The back or the knee?

The first precaution: “Every situation involving ‘foot drop’ does not necessarily signify that we are dealing with a paralyzing LDH”, explain the neurosurgeons. Indeed when a nerve located in the knee that makes it possible to lift the foot is affected; it can cause the same symptoms. Due to its fragility, this nerve can be damaged or compressed, this occurs among strawberry pickers who remain in a crouched position for a long time. “From the outset we are confronted by the urgency of diagnosis (for example by means of scan results), in order to make the connection between the anatomical picture and the location of the lesion. This differential diagnosis enables us to know whether the surgical indication of the back is adequate”, explains Prof. Didier Martin.

Most often, the deficit due to an LDH affects one leg due to a compression between L4 and L5, responsible for a weakness with regard to raising the foot. In any case, if it is clearly obvious that a falling leg (or any other serious repercussion) occurs due to a paralyzing LDH the clear necessity for a surgical intervention is unquestionable. But did the 24 patients who enrolled in the Liege-based study help to solve the debate as to whether there is a greater chance of recovery due to a rapid operation?

24 patients

The Liege series included 16 men and 8 women with an average age of 41.5 years.
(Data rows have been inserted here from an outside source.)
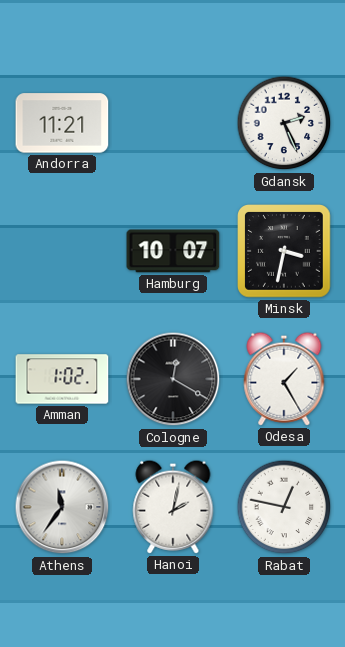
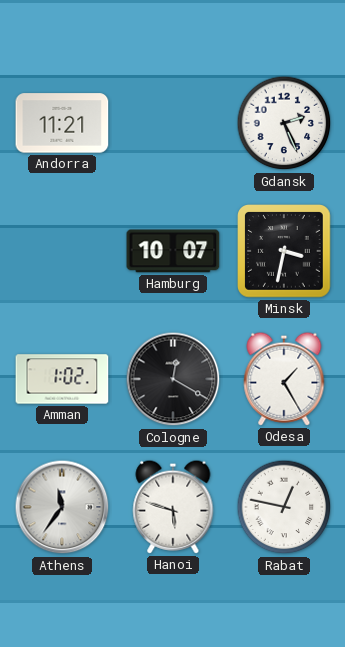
Hanoi: 2:02 -> 5:48
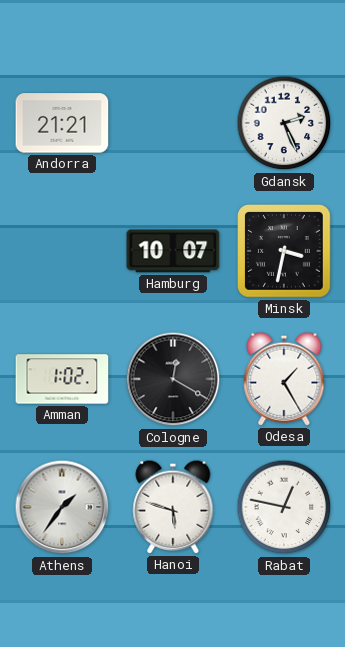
Andorra: 11:21 -> 21:21
Athens: 11:36 -> 1:36
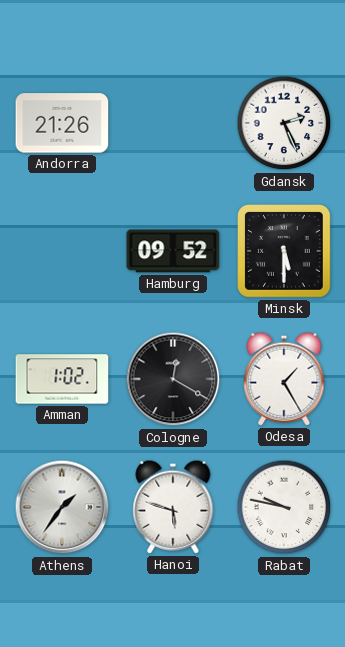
Andorra: 21:21 -> 21:26
Hamburg: 10:07 -> 09:52
Minsk: 3:32 -> 5:30
Rabat: 12:47 -> 9:47
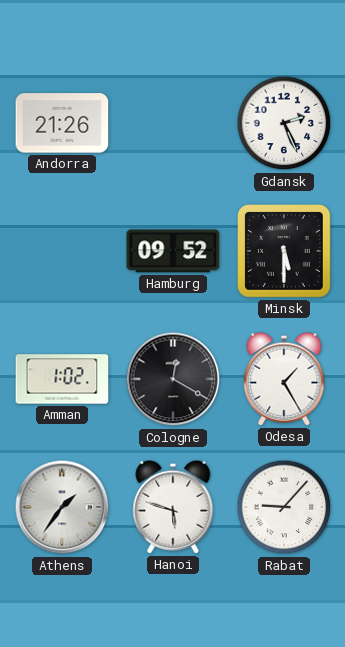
Rabat: 9:47 -> 9:07
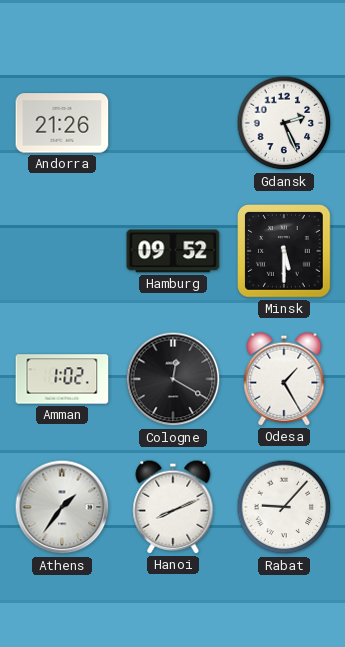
Hanoi: 5:48 -> 8:11
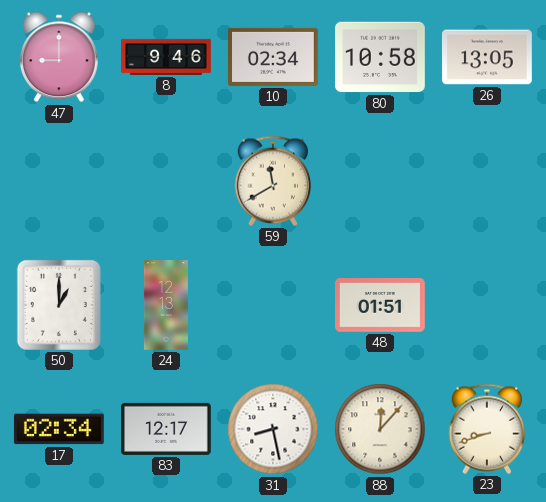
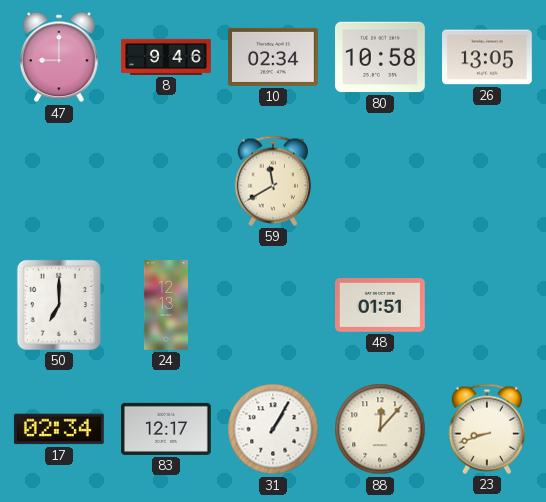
50: 1:00 -> 7:00
31: 8:28 -> 1:05
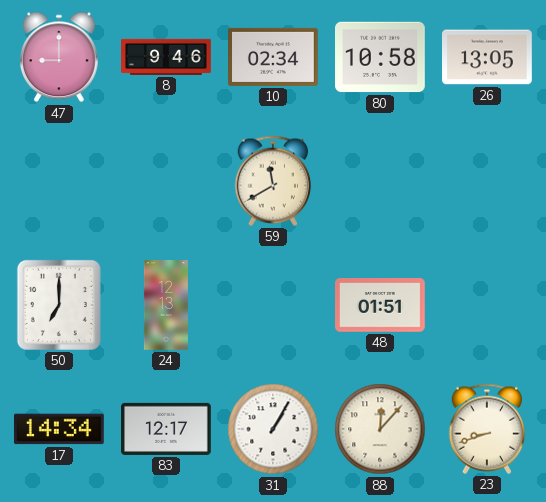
17: 02:34 -> 14:34
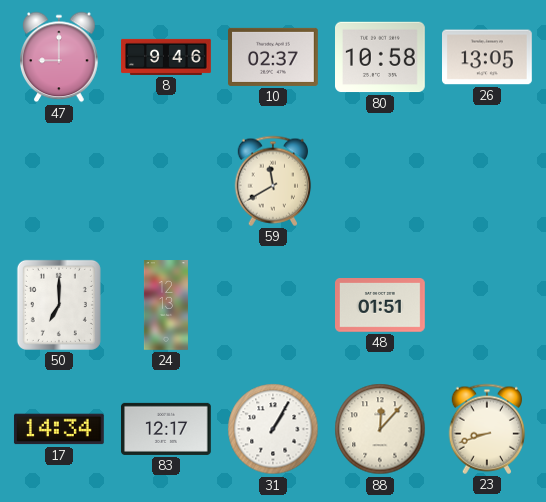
10: 02:34 -> 02:37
Among these, 8 had already experienced back problems. Two of them suffered from diabetes, 9 were smokers and 14 consumed alcohol on a daily basis. This data could be important: a study which appeared in December 2013 confirmed that the results of neurosurgery are less effective in smokers (of 10 cigarettes per day), for example with regard to healing of wounds. Hernie DiscaleIn the same way, the consumption of alcohol is generally considered as an unfavorable factor.
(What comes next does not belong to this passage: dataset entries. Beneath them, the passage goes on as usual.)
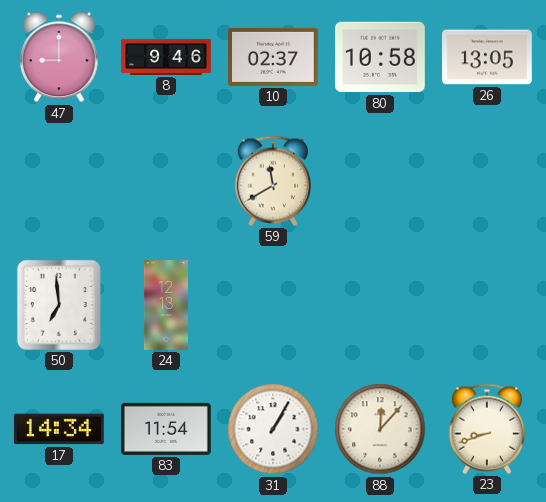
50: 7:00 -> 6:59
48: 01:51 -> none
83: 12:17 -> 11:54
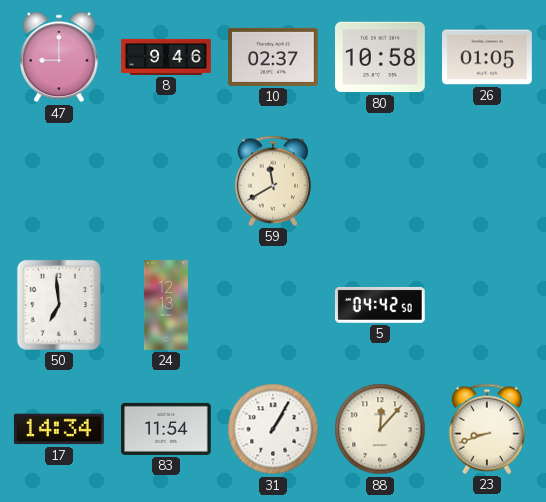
26: 13:05 -> 01:05
5: none -> 04:42
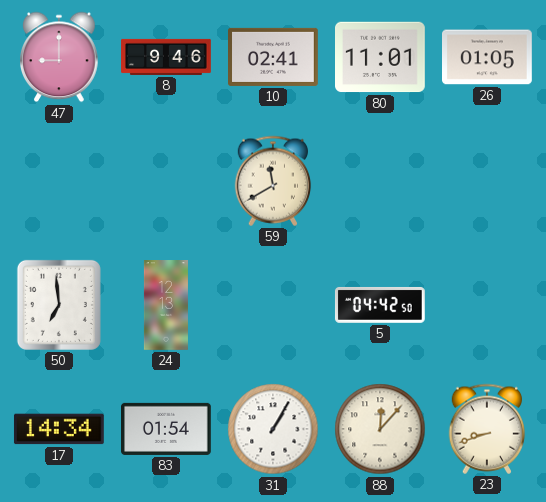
10: 02:37 -> 02:41
80: 10:58 -> 11:01
83: 11:54 -> 01:54
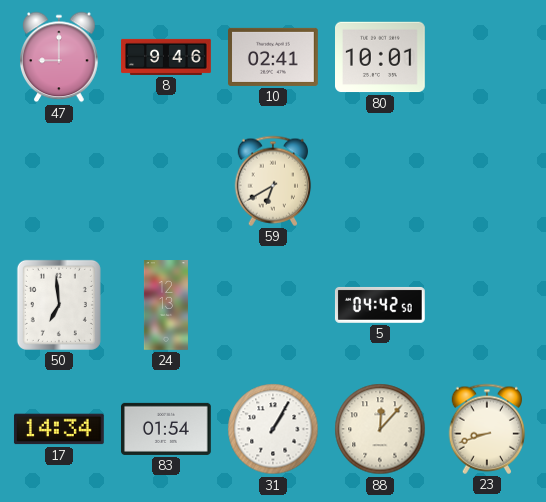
80: 11:01 -> 10:01
26: 01:05 -> none
59: 11:40 -> 6:40
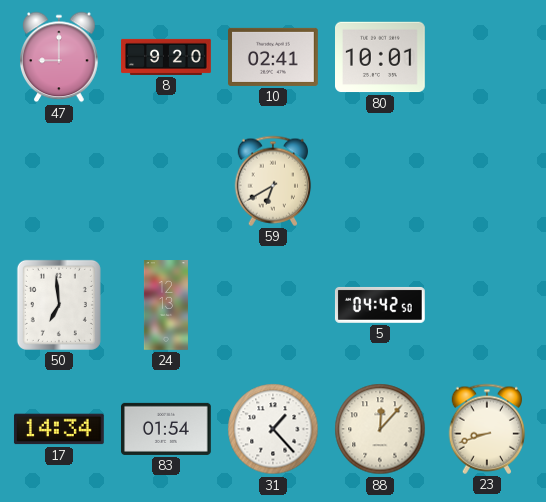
8: 9:46 -> 9:20
31: 1:05 -> 1:23
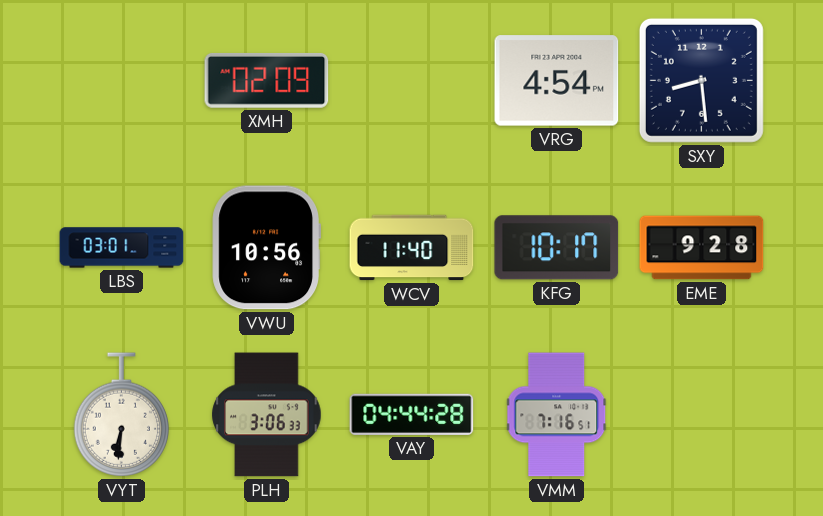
All the patients suffered either from back pain or radicular pain (along the route of the nerve) and they all presented a severe motor deficit most often affecting ankle flexions (with foot drop among 71% of them). 
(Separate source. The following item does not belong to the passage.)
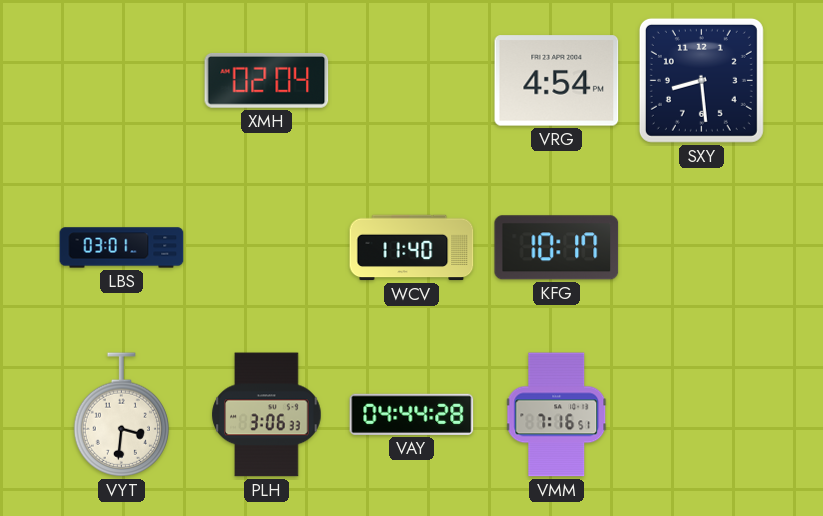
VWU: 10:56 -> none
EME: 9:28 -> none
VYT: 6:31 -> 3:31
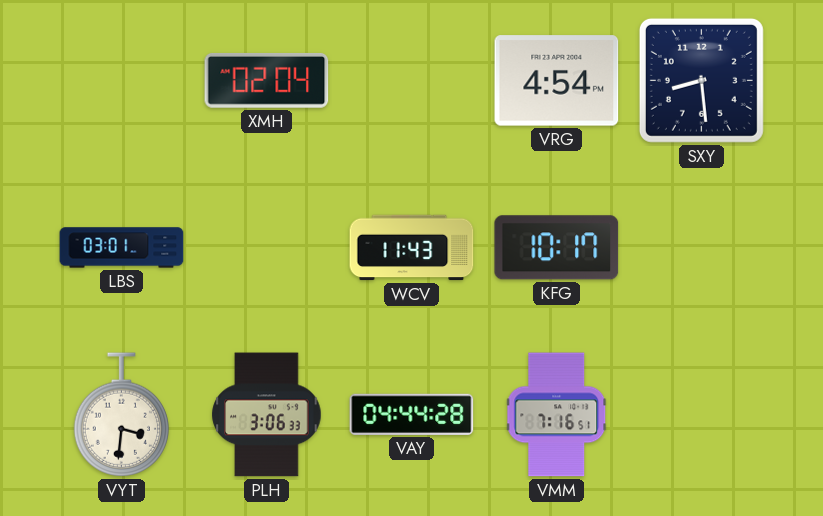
WCV: 11:40 -> 11:43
Following clinical examination, at the end of the consultation, a decompression intervention was suggested to them because only decompression surgery can remove the different harmful mechanisms affecting the damaged nerve roots. 

The retrospective study took into account the data stemming from the emergency services, neurosurgery and/or pre-operation and anesthetic consultations. The authors therefore know the age of the patients, their sex, their profession, their sporting and leisure activities, their substance dependencies, their medical and surgical histories, the place of their first consultation (emergency services or GP consultation), their previous medical treatments and their complaints. They were aware of all the different examinations that had been carried out (a simple X-ray, a scan and/or MRI, and, in the case of 6 patients, an electrophysiology, that is to say an electrical study of the nerves and muscles).